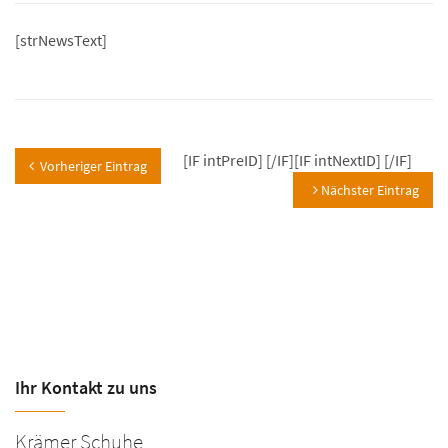
[strNewsText]
[IF intPreID]
[/IF][IF intNextID]
[/IF]
Vorheriger Eintrag
Nächster Eintrag
Ihr Kontakt zu uns
Krämer Schuhe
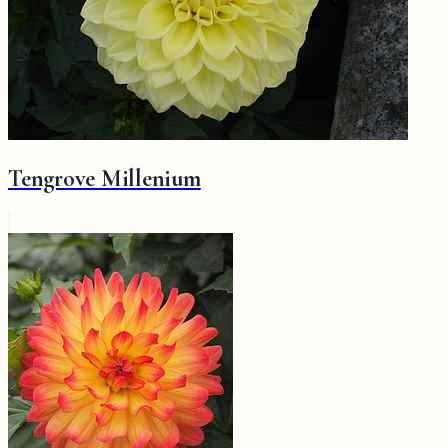
Tengrove Millenium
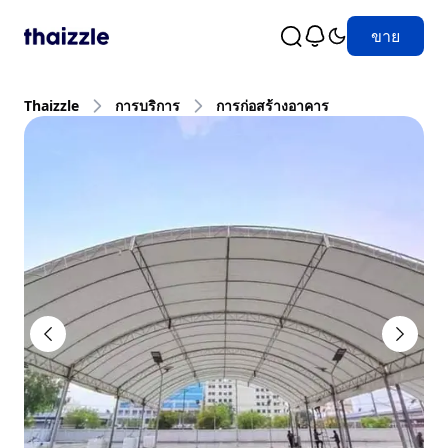
ขาย
Thaizzle
การบริการ
การก่อสร้างอาคาร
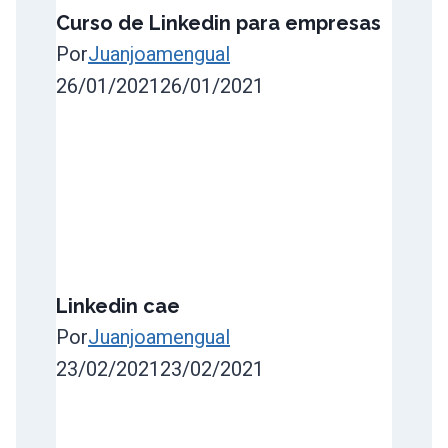
Curso de Linkedin para empresas
Por
Juanjoamengual
26/01/2021
26/01/2021
Linkedin cae
Por
Juanjoamengual
23/02/2021
23/02/2021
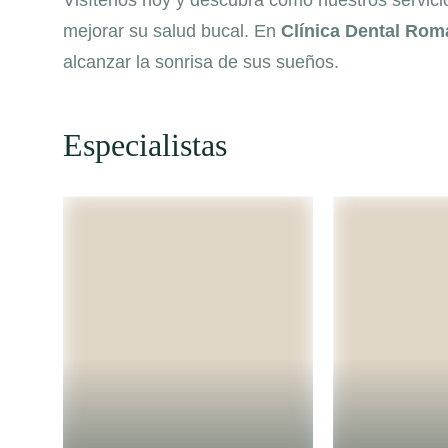
Visítenos hoy y descubra cómo nuestros servici
mejorar su salud bucal. En
Clínica Dental Ro
alcanzar la sonrisa de sus sueños.
Especialistas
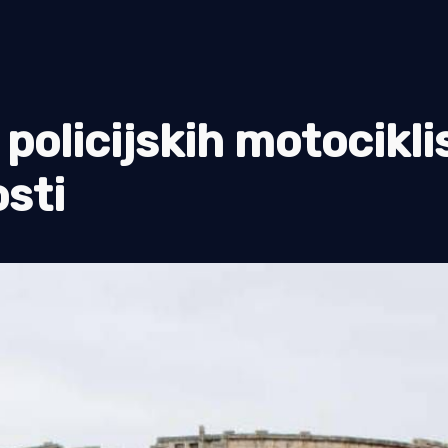
 policijskih motocikli
osti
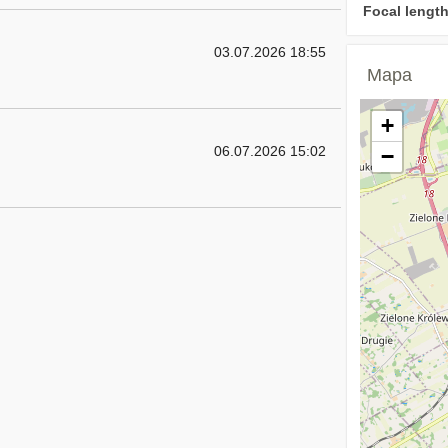
Focal length
03.07.2026 18:55
Mapa
+
06.07.2026 15:02
−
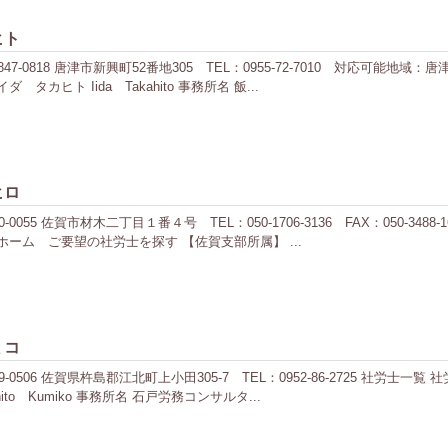
ヒト
0818 唐津市新興町52番地305 TEL：0955-72-7010 対応可能地
カヒト Iida Takahito 事務所名 飯...
ヒロ
55 佐賀市材木二丁目１番４号 TEL：050-1706-3136 FAX：050-34
ーム ご要望の社労士を探す 【佐賀支部所属】 ...
ミコ
506 佐賀県杵島郡江北町上小田305-7 TEL：0952-86-2725 社労士
o Kumiko 事務所名 石戸労務コンサルタ...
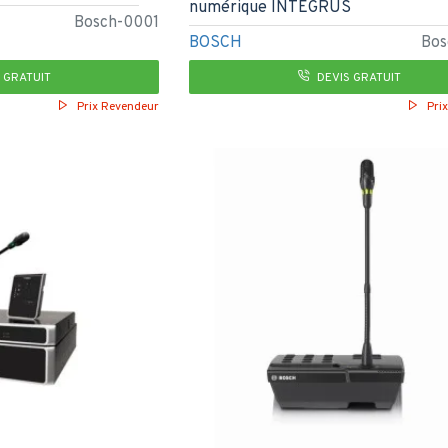
numérique INTEGRUS
Bosch-0001
BOSCH
Bos
 GRATUIT
DEVIS GRATUIT
Prix Revendeur
Pri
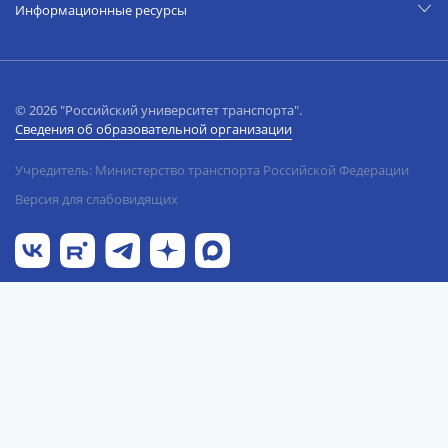
Информационные ресурсы
© 2026 "Российский университет транспорта".
Сведения об образовательной организации
Учредитель: Министерство транспорта Российской Федерации
Версия для слабовидящих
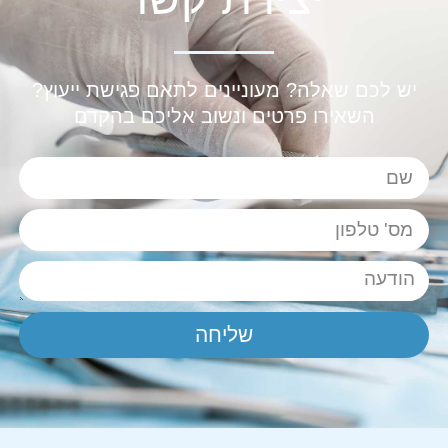
יש לכם שאלה? מעוניינים לתאם פגישת ייעוץ?
השאירו פרטים ונשוב אליכם בהקדם
שליחה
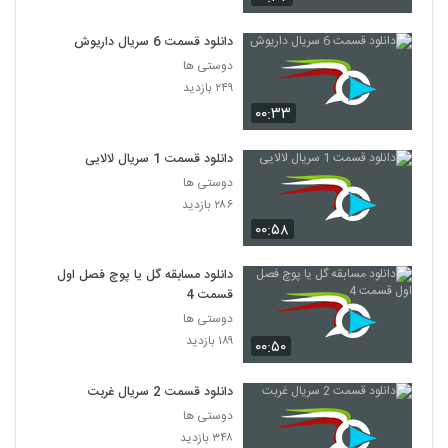
دانلود قسمت 6 سریال داریوش
دوستی ها
۲۴۹ بازدید
۰۰:۳۳
دانلود قسمت 1 سریال لالایی
دوستی ها
۲۸۶ بازدید
۰۰:۵۸
دانلود مسابقه گل یا پوچ فصل اول
قسمت 4
دوستی ها
۱۸۹ بازدید
۰۰:۵۰
دانلود قسمت 2 سریال غربت
دوستی ها
۳۴۸ بازدید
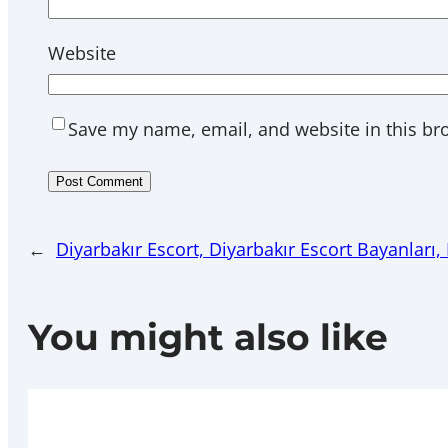
Website
Save my name, email, and website in this br
←
Diyarbakır Escort, Diyarbakır Escort Bayanları,
You might also like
▬▬▬▬▬▬▬▬▬▬
--- TASK DESCRIPTION ---
Copy out the text read from each of the rows above, line for line and unchanged, and leave the pictures out of your answer.

--- SOLUTION TO THIS PROBLEM ---
[strNewsText]
[IF intPreID]
[/IF][IF intNextID]
[/IF]
Vorheriger Eintrag
Nächster Eintrag
Ihr Kontakt zu uns
Krämer Schuhe
Tengrove Millenium
ขาย
Thaizzle
การบริการ
การก่อสร้างอาคาร
Curso de Linkedin para empresas
Por
Juanjoamengual
26/01/2021
26/01/2021
Linkedin cae
Por
Juanjoamengual
23/02/2021
23/02/2021
Visítenos hoy y descubra cómo nuestros servici
mejorar su salud bucal. En
Clínica Dental Ro
alcanzar la sonrisa de sus sueños.
Especialistas
 policijskih motocikli
osti
Focal length
03.07.2026 18:55
Mapa
+
06.07.2026 15:02
−
ヒト
0818 唐津市新興町52番地305 TEL：0955-72-7010 対応可能地
カヒト Iida Takahito 事務所名 飯...
ヒロ
55 佐賀市材木二丁目１番４号 TEL：050-1706-3136 FAX：050-34
ーム ご要望の社労士を探す 【佐賀支部所属】 ...
ミコ
506 佐賀県杵島郡江北町上小田305-7 TEL：0952-86-2725 社労士
o Kumiko 事務所名 石戸労務コンサルタ...
numérique INTEGRUS
Bosch-0001
BOSCH
Bos
 GRATUIT
DEVIS GRATUIT
Prix Revendeur
Pri
Информационные ресурсы
© 2026 "Российский университет транспорта".
Сведения об образовательной организации
Учредитель: Министерство транспорта Российской Федерации
Версия для слабовидящих
יש לכם שאלה? מעוניינים לתאם פגישת ייעוץ?
השאירו פרטים ונשוב אליכם בהקדם
שליחה
دانلود قسمت 6 سریال داریوش
دوستی ها
۲۴۹ بازدید
۰۰:۳۳
دانلود قسمت 1 سریال لالایی
دوستی ها
۲۸۶ بازدید
۰۰:۵۸
دانلود مسابقه گل یا پوچ فصل اول
قسمت 4
دوستی ها
۱۸۹ بازدید
۰۰:۵۰
دانلود قسمت 2 سریال غربت
دوستی ها
۳۴۸ بازدید
Website
Save my name, email, and website in this br
←
Diyarbakır Escort, Diyarbakır Escort Bayanları,
You might also like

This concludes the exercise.